# [Problem requirements]
Below are some records; copy them word for word and drop the pictures.

# [Working data]
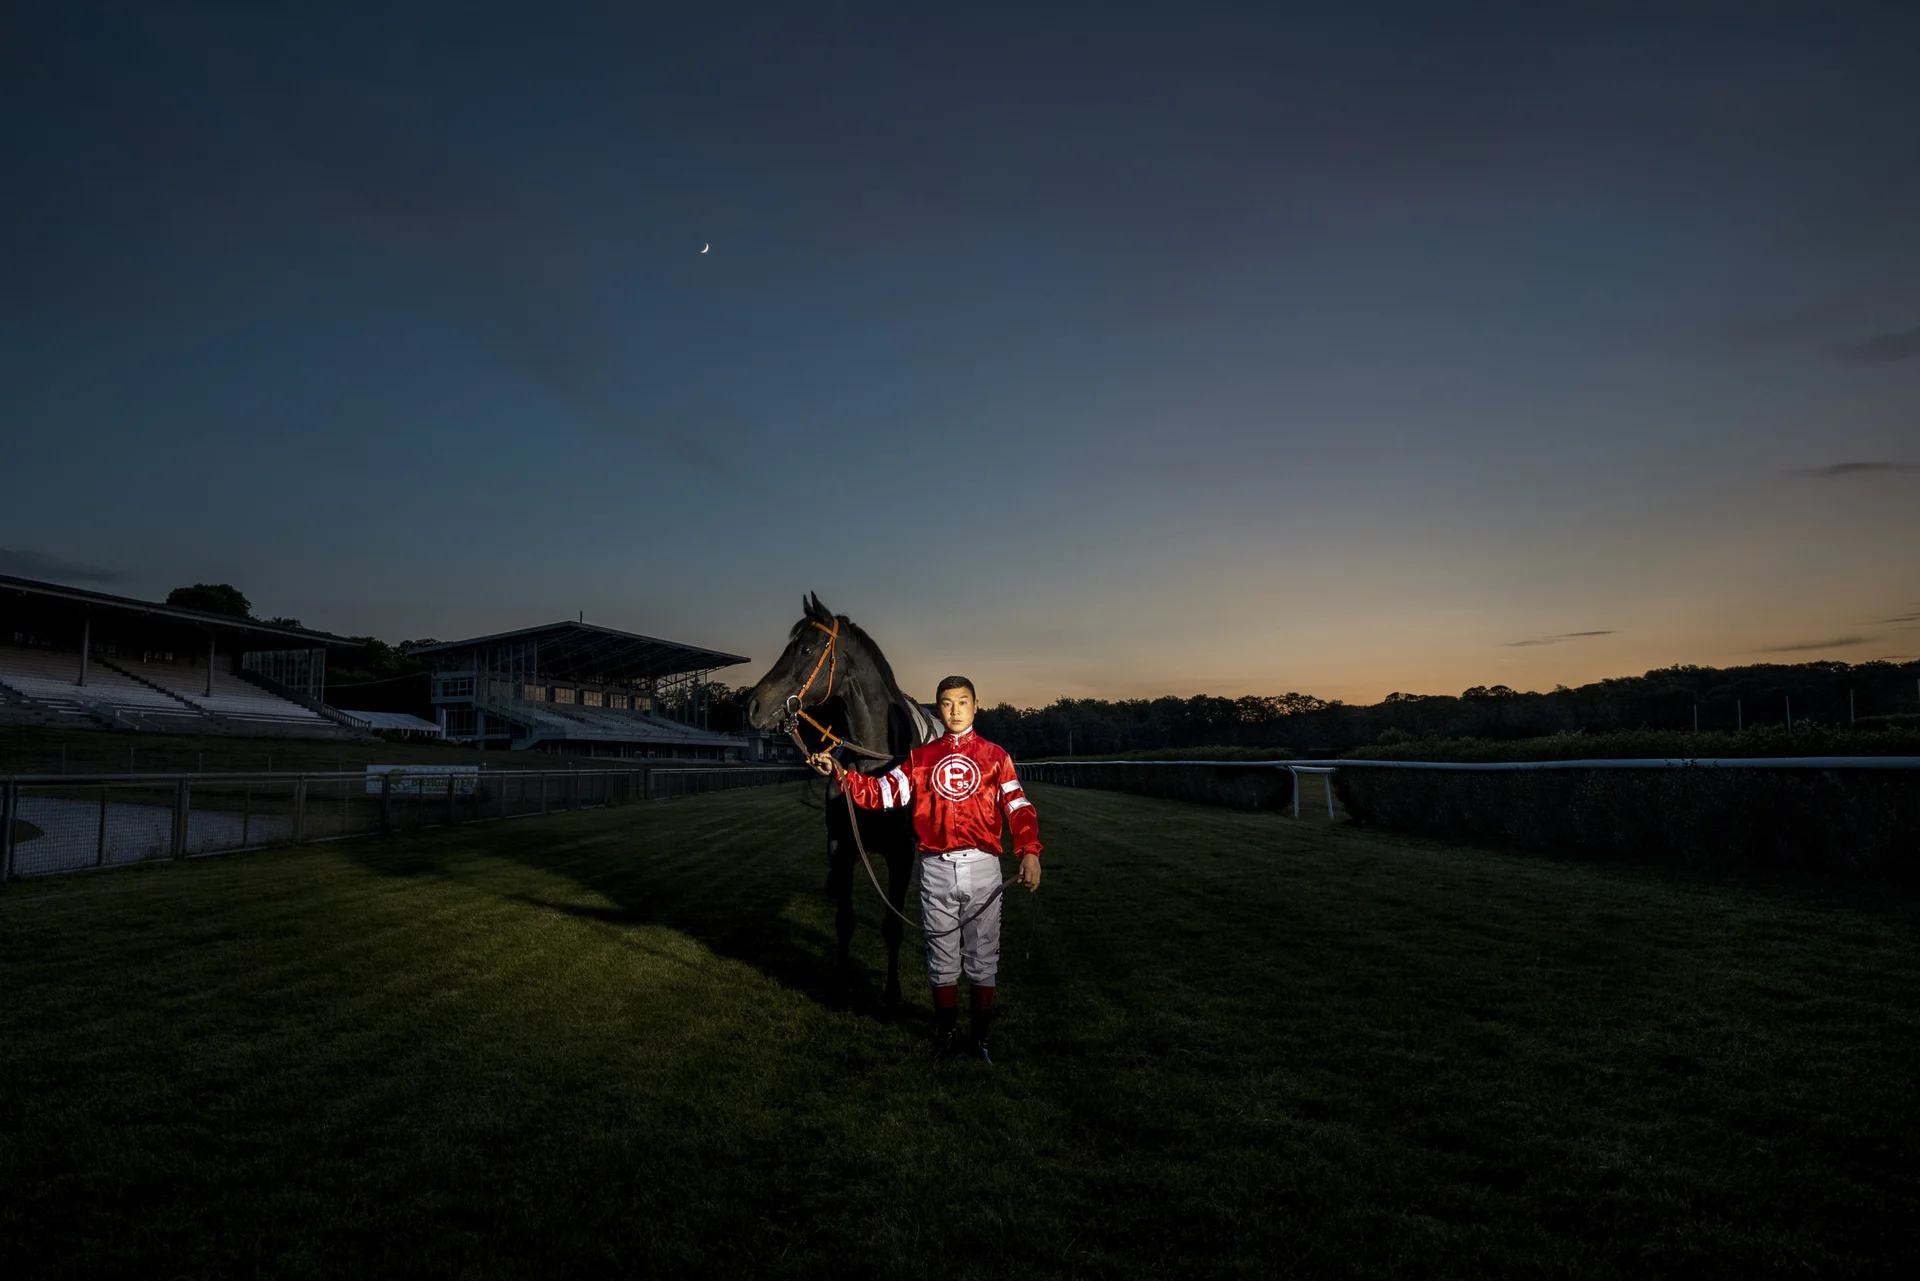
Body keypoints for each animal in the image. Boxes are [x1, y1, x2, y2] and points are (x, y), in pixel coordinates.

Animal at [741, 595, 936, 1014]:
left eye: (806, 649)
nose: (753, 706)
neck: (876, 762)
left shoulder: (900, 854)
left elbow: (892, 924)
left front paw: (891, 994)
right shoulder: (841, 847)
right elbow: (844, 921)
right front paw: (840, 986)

# [Task response]
Body keypoints for each animal in the image. Boxes are [x1, y1, x2, y2] and points are (x, y), in pixel coordinates.

Animal at [741, 595, 936, 1014]:
left eye: (806, 649)
nose: (753, 706)
neck: (876, 762)
left shoulder: (900, 854)
left elbow: (892, 924)
left front paw: (891, 994)
right shoulder: (841, 847)
right elbow: (844, 921)
right front paw: (840, 986)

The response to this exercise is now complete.